Behavioral health is promoting well-being by preventing or intervening in mental illness such as depression, or anxiety, along with preventing or intervening with substance abuse or other addictions. There is a need to increase the public’s awareness and understanding how one’s behavioral health impacts their overall physical health. Seeking behavioral health services too often is still viewed as a stigma in families and communities.
In recent years, Marathon County, like communities across the state and nation, are recognizing the benefit of having a continuum of services and treatment options for mental health, alcohol and other substance abuse, and other addictions (gambling, pornography).
There is a realization of the need for collaborative, innovative solutions to explore models of care and service across the continuum of care, settings and lifespan. Schools and mental health providers have begun to work together to look at shared service models, that integrate behavioral health services within schools. This model of care is seen as promising for schools and child care providers, as a strategy to increase access for services.
The current system of care and services is often disjointed at multiple levels. Collaborative efforts are occurring to address access gaps in services and provide a solid foundation to build upon. Benefits could be gained in having the general public know how to access services and utilize community resource guides. In addition, health care providers need a referral system to link patients to community services.
To further efforts, there is a need of a common understanding of what is ‘behavioral health’ for the general public, community organizations and health care providers. Recognizing ‘behavioral health’ as a community health priority for the first time in Marathon County is significant to seize opportunities as a community.
Promote well-being by preventing or intervening in mental illness such as depression or anxiety, along with preventing or intervening in substance abuse or other addictions.
- Increase the public’s awareness of the importance of good mental well-being and community services available to support their mental well-being.

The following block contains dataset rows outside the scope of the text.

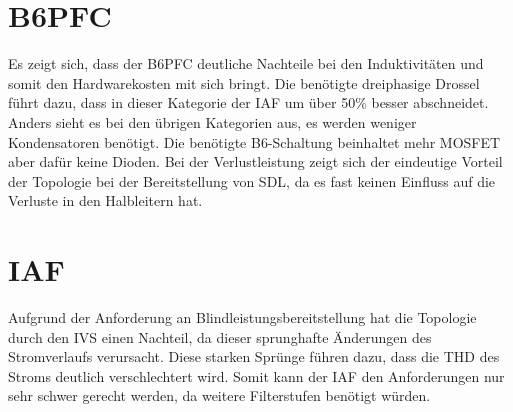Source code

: \section{B6PFC}
Es zeigt sich, dass der \gls{B6PFC} deutliche Nachteile bei den Induktivitäten und somit den Hardwarekosten mit sich bringt. Die benötigte dreiphasige Drossel führt dazu, dass in dieser Kategorie der IAF um über 50\% besser abschneidet.
Anders sieht es bei den übrigen Kategorien aus, es werden weniger Kondensatoren benötigt. Die benötigte B6-Schaltung beinhaltet mehr \gls{MOSFET} aber dafür keine Dioden. Bei der Verlustleistung zeigt sich der eindeutige Vorteil der Topologie bei der Bereitstellung von \gls{SDL}, da es fast keinen Einfluss auf die Verluste in den Halbleitern hat. 

\section{IAF}
Aufgrund der Anforderung an Blindleistungsbereitstellung hat die Topologie durch den \gls{IVS} einen Nachteil, da dieser sprunghafte Änderungen des Stromverlaufs verursacht. Diese starken Sprünge führen dazu, dass die \gls{THD} des Stroms deutlich verschlechtert wird. Somit kann der \gls{IAF} den Anforderungen nur sehr schwer gerecht werden, da weitere Filterstufen benötigt würden.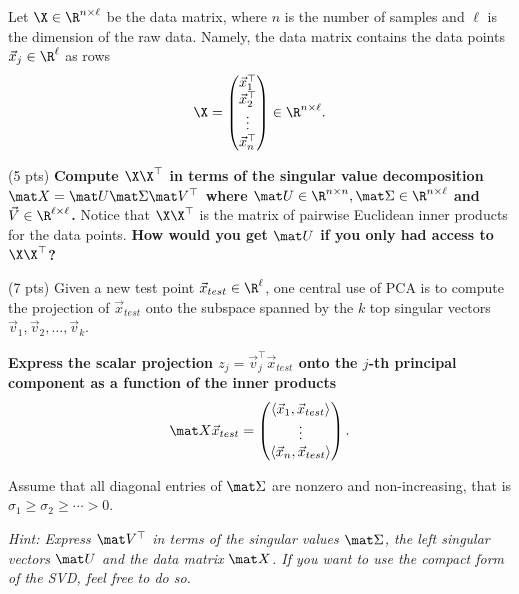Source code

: \documentclass[preview]{standalone}
\begin{document}
Let $\X \in \R^{n \times \ell}$ be the data matrix, where $n$ is the number of
samples and $\ell$ is the dimension of the raw data. Namely, the data matrix
contains the data points $\vec x_j \in \R^\ell$ as rows
\begin{align}
\X = \begin{pmatrix}
\vec x_1^\top\\
\vec x_2^\top\\
\vdots\\
\vec x_n^\top
\end{pmatrix}\in \R^{n\times \ell}.
\end{align}

\begin{Parts}

\Part (5 pts) \textbf{Compute $\X \X^\top$ in terms of the singular
value decomposition $\mat X = \mat U\mat \Sigma \mat V^\top$ where $\mat U \in \R^{n\times n},
\mat \Sigma \in \R^{n\times \ell}$ and $\vec V \in \R^{\ell \times \ell}$.} Notice that
$\X \X^\top$ is the matrix of pairwise Euclidean inner products for
the data points. \textbf{How would you get $\mat U$ if you
only had access to $\X \X^\top$?}


\newpage

\Part (7 pts) Given a new test point $\vec x_{test} \in \R^{\ell}$, one central use of PCA is to
compute the projection of $\vec x_{test}$ onto the subspace spanned by the $k$
top singular vectors $\vec v_1, \vec v_2, \ldots, \vec v_k$.

\textbf{Express the scalar projection
$z_j = \vec v_j^\top \vec x_{test}$ onto the $j$-th principal
component  as a function of the inner products}
\begin{align}
\mat X \vec x_{test} =
\begin{pmatrix}
  \langle \vec x_1, \vec x_{test}\rangle\\
  \vdots\\
  \langle \vec x_n, \vec x_{test}\rangle
\end{pmatrix}.
\end{align}

Assume that all diagonal entries of $\mat \Sigma$ are nonzero and non-increasing,
that is $\sigma_1 \geq \sigma_{2} \geq \cdots > 0$.

{\em Hint: Express $\mat V^\top$ in terms of the singular values $\mat
  \Sigma$, the left singular vectors $\mat U$ and the data matrix $\mat
  X$. If you want to use the compact form of the SVD, feel free to do so.}




\end{Parts}
\end{document}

- Improve alcohol & other drug abuse and mental health treatment services.
- Further integrate behavioral health within the delivery of health care.
- Average number of poor mental health days reported by Marathon County in the past 30 days. Baseline: 2014 – 3.3 days. Source: Behavioral Risk Factor Survey System, 2015 County Health Rankings.
- Percentage of high school students in Marathon County who describe their mental health as not good, during the past 30 days before the survey, three days or more. Baseline: 2015 – 28.8%. Source: Marathon County Youth Risk Behavior Survey (.pdf).
- Percentage of high school students in Marathon who felt so sad or hopeless almost every day for two or more weeks in a row that they stopped doing some usual activities during the 12 months before the survey. Source: Marathon County Youth Risk Behavior Survey (.pdf).
- Percentage of LIFE Report community survey respondents who reported not seeing a mental health provider when needed. Baseline: 2015 – 8%. Source: 2015-2017 LIFE Report (.pdf).